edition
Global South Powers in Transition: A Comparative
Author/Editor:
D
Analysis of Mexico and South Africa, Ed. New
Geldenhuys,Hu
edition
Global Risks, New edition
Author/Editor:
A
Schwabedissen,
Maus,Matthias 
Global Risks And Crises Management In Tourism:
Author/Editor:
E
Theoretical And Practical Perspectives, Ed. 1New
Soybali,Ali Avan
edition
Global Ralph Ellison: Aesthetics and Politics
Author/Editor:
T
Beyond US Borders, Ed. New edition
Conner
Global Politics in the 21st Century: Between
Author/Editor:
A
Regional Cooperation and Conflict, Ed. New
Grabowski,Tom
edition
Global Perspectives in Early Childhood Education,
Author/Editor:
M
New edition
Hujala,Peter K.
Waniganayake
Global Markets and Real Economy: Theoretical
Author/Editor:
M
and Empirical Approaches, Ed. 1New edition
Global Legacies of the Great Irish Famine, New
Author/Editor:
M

------------------------------------

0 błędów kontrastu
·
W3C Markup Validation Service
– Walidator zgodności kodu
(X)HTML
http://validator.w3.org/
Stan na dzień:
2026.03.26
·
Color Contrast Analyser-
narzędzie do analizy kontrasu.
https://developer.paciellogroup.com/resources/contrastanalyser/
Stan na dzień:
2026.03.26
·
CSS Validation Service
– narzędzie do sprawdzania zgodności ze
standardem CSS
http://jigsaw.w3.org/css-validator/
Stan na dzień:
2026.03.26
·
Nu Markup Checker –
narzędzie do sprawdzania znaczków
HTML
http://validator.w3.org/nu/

------------------------------------

-- JOB ITEM --
From the records above, extract every line that contains the string "Theoretical", treating uppercase and lowercase as different.

-- EXERCISE RESPONSE --
Theoretical And Practical Perspectives, Ed. 1New
Global Markets and Real Economy: Theoretical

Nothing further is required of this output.